Operations at Tesla's massive new factory in Berlin are reportedly in "total chaos," Wired reports, with the Elon Musk-led company falling far short of its hiring goals.
Worldwide, the number of vacancies at the company has doubled since the summer, suggesting that it's facing serious headwind in not only attracting new workers, but also keeping them motivated enough to stick around.
In Germany, Musk promised back in March that the Berlin plant was going to produce half a million Teslas this year. But it sounds like the facility's staffing woes are at serious risk of derailing that goal.
"Some people are off sick longer than they’ve actually worked," one current employee told Wired. "There are people who I haven’t seen working for three weeks in six months. Many people are signed off sick because the motivation isn’t there."
The factory still has only 7,000 roles have been filled out of a planned 12,000, and we can only hazard a guess as to why German autoworkers are staying away.
For one, Germany's substantial auto sector is heavily unionized. According to Wired, Tesla is also paying its metal workers 20 percent less than competing companies.
It's also conceivable that Musk's crumbling stature amid his bumbling acquisition of Twitter — not to mention its own highly publicized labor woes — are dimming Tesla's prospects for attracting talent.
Aggressive recruiting targets are doing little to attract workers to the plant.
"People in HR want to hit their targets for recruitment, so they will say anything to get people in," the unnamed employee told Wired, "but not pay attention to keeping these workers."
Other workers reportedly had their job contracts changed unexpectedly, being forced to work night and weekend shifts.
These staffing issues don't bode well, especially considering the construction of Tesla's Berlin plant was already mired in controversy from the very start, with environmental groups warning of increased deforestation and water contamination.
Since officially opening in March, working conditions seemingly haven't improved all that much.

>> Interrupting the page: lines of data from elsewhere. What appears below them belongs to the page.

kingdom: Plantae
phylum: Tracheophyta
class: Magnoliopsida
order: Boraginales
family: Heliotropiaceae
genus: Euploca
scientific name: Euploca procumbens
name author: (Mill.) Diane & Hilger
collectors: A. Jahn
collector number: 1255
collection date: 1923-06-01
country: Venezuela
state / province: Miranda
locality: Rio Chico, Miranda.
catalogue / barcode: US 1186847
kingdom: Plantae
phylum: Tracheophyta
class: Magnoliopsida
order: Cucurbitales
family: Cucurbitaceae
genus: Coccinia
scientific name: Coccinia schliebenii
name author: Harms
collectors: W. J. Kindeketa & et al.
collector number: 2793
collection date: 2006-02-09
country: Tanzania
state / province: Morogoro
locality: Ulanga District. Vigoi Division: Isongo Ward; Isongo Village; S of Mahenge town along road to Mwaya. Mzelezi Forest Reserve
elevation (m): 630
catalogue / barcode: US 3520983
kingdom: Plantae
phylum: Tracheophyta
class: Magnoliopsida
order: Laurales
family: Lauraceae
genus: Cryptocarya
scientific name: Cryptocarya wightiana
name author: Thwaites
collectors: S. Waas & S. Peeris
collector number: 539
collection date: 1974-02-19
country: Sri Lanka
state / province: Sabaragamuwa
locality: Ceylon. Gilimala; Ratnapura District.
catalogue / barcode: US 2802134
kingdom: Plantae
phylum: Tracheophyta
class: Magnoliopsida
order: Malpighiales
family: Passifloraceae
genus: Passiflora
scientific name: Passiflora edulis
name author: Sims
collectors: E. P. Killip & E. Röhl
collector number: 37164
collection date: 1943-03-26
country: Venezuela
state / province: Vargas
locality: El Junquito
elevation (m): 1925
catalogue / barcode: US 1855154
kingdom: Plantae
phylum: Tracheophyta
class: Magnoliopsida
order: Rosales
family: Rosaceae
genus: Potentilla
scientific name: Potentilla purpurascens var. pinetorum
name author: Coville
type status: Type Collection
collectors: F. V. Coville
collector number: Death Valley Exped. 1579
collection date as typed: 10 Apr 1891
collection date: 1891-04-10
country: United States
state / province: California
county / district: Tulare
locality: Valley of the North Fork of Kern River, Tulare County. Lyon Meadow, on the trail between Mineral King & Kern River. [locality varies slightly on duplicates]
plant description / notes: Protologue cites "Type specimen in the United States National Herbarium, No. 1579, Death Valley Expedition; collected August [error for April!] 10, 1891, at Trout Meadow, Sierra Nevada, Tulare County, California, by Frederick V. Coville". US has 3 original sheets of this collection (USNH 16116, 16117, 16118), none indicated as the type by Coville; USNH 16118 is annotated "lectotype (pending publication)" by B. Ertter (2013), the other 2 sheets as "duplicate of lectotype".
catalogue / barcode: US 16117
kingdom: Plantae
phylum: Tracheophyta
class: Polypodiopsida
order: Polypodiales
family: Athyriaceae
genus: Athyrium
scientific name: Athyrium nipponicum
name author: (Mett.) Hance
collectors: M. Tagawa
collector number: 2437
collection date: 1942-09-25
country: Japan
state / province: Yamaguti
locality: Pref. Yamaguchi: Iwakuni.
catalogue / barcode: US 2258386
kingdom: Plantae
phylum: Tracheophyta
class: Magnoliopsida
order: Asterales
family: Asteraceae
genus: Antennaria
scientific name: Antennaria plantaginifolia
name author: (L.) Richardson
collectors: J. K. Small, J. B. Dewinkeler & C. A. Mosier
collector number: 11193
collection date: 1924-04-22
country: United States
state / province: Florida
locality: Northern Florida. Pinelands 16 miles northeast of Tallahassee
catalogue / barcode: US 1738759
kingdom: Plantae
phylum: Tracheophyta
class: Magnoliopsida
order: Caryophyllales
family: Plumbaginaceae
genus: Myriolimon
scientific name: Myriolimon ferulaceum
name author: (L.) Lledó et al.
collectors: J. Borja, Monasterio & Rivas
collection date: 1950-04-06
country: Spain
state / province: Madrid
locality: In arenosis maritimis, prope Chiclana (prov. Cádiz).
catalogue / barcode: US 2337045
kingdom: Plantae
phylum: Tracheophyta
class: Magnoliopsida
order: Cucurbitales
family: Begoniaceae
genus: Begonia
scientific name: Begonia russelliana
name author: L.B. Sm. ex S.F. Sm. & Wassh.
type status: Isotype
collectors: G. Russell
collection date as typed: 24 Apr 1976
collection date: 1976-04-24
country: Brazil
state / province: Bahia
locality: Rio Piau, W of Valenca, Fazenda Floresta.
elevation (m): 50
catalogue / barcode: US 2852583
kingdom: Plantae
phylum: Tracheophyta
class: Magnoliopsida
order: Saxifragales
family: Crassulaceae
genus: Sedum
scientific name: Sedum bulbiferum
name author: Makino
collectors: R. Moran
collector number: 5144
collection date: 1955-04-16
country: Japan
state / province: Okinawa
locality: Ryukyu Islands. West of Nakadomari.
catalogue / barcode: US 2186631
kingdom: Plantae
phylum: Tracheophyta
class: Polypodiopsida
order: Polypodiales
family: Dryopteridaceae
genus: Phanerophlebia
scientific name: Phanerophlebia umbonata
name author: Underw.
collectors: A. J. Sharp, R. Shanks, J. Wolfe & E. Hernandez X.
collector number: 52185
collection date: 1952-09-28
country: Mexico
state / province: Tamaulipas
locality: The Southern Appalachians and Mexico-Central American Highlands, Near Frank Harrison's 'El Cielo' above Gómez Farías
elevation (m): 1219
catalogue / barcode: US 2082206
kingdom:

According to a September report by the German newspaper Stern, the factory was even operating without functioning fire alarms, suggesting safety protocols are far from where they should be.
It comes to no surprise then that the factory is struggling to meet end of year production goals of 5,000 vehicles a week. The plant only met a benchmark of 2,000 Model Y cars by the end of October, double the output compared to June according to Wired, but a fraction of what the company's other plants in Texas and Shanghai can produce.
In short, workers have plenty of other better options as far as the car sector goes. Volkswagen, for instance, is already operating a massive plant in the region.
As of now, Tesla is struggling to provide competitive pay and stable working conditions. In a country with a well-established and unionized auto sector, it shouldn't come as a surprise then that Tesla's chaotic approach isn't proving successful.